* **Trecho para análise**
Não que todos os filmes e livros caiam na velha dicotomia de bem contra o mal, longe disso. Mas, querendo ou não, essas são histórias que ocupam maior espaço e acabam por povoar o imaginário coletivo com enorme força. Pessoalmente, tenho pouco interesse nesse tipo de narrativa, embora entenda o seu apelo, em especial quando se enxerga a arte como escapismo.

Nos últimos tempos, tenho voltado a pensar sobre isso, como consumimos arte, o que ela representa para nós. Acho curioso que o audiovisual tenha se transformado em mais um utensílio no grande arsenal do tal “self-care” (ou, pelo menos, a ideia propagada nas redes sociais do que é o self-care), como se assistir a seis horas seguidas de uma série para tirar nossa atenção do estado em que se encontra a nossa vida fosse de fato uma prática de auto-cuidado. Confunde-se distração com satisfação, consumo com prazer. Para mim, essas coisas não poderiam estar mais distantes. Tem ficado cada vez mais claro que o que eu procuro é transcendência.

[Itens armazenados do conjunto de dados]
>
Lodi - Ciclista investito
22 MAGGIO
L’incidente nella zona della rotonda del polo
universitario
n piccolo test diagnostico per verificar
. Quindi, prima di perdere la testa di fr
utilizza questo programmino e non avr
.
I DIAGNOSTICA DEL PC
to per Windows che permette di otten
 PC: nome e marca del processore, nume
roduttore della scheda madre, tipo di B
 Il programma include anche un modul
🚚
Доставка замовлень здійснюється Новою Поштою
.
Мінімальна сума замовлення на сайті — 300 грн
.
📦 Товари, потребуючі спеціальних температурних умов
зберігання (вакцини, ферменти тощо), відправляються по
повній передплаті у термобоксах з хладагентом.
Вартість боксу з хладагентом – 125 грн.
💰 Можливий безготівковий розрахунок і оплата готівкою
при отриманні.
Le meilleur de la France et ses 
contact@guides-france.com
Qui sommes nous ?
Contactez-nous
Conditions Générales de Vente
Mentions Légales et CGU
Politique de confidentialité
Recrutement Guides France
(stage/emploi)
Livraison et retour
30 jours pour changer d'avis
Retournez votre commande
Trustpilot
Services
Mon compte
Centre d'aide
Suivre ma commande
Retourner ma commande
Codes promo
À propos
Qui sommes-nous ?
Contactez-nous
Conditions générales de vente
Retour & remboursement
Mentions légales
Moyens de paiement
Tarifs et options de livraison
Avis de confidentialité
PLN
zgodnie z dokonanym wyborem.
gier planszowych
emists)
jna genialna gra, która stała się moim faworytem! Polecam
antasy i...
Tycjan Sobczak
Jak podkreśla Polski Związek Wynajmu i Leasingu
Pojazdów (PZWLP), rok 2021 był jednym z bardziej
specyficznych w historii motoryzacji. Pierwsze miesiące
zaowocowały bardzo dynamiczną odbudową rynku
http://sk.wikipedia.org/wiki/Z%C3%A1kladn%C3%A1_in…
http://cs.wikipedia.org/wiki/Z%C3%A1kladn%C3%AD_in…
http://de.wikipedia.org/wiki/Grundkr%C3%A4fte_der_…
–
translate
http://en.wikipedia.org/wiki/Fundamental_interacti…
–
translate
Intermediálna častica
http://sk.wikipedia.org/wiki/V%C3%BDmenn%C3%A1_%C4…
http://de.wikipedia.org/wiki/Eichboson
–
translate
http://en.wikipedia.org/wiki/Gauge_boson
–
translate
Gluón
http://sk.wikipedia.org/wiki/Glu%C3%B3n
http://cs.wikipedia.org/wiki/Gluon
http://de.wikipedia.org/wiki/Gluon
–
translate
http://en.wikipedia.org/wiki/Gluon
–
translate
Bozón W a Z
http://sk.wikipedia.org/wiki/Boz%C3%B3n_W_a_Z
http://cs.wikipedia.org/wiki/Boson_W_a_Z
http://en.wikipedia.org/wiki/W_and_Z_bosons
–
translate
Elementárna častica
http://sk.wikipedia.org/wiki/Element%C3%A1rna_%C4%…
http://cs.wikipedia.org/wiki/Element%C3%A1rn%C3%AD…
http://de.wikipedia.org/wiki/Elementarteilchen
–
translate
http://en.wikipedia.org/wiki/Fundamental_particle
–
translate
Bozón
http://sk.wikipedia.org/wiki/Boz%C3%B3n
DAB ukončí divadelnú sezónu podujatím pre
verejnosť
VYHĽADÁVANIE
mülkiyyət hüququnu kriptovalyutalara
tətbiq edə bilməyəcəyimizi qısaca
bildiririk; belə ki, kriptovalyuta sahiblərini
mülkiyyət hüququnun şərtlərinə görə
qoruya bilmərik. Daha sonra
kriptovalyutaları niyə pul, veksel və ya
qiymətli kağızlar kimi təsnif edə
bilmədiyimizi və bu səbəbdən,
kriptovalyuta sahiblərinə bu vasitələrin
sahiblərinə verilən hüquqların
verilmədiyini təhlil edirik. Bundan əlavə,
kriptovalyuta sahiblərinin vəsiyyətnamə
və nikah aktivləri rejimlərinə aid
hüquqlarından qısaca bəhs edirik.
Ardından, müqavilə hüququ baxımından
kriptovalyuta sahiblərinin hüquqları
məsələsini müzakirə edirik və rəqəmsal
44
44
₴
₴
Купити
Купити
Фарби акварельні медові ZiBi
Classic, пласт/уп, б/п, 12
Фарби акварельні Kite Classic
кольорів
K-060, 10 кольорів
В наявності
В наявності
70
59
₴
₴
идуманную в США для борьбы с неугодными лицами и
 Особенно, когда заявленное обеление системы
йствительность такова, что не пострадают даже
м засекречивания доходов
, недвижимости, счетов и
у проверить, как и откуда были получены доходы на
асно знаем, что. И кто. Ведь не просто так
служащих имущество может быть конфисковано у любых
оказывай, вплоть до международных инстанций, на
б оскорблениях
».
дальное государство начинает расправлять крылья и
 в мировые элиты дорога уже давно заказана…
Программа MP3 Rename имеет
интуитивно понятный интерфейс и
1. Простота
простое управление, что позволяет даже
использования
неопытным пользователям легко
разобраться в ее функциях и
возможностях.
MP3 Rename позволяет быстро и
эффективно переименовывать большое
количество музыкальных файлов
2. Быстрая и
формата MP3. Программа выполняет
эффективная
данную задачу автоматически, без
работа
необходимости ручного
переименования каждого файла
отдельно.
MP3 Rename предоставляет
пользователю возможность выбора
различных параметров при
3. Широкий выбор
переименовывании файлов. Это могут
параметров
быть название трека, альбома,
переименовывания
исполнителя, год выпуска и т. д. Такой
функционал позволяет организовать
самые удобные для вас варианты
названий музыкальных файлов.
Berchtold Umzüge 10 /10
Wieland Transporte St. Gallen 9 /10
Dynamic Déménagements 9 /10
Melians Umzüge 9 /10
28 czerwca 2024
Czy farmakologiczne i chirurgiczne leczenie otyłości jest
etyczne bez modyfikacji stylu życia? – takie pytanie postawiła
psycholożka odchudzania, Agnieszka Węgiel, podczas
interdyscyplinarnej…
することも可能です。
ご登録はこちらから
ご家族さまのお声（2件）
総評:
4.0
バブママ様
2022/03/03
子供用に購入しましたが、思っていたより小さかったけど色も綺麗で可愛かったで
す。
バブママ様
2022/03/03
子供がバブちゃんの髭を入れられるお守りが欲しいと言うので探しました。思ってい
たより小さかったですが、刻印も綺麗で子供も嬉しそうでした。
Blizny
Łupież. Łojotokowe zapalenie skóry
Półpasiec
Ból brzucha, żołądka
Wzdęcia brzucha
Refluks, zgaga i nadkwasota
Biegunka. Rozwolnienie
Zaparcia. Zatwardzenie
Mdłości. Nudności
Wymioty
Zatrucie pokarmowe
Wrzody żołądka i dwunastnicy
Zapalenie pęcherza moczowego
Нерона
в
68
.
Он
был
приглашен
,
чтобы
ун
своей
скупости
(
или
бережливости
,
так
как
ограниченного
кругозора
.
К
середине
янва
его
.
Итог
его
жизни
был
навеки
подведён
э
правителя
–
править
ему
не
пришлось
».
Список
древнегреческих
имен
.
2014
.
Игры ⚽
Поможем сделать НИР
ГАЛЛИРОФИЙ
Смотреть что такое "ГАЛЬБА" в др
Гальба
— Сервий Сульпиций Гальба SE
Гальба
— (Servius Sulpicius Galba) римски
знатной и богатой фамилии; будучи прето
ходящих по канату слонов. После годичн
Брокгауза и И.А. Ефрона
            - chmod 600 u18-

* **Detalhes da tarefa**
Relacione todos os substantivos da frase "Confunde-se distração com satisfação, consumo com prazer." presente no texto sobre o consumo de arte.

* **Resposta ao exercício**
distração, satisfação, consumo, prazer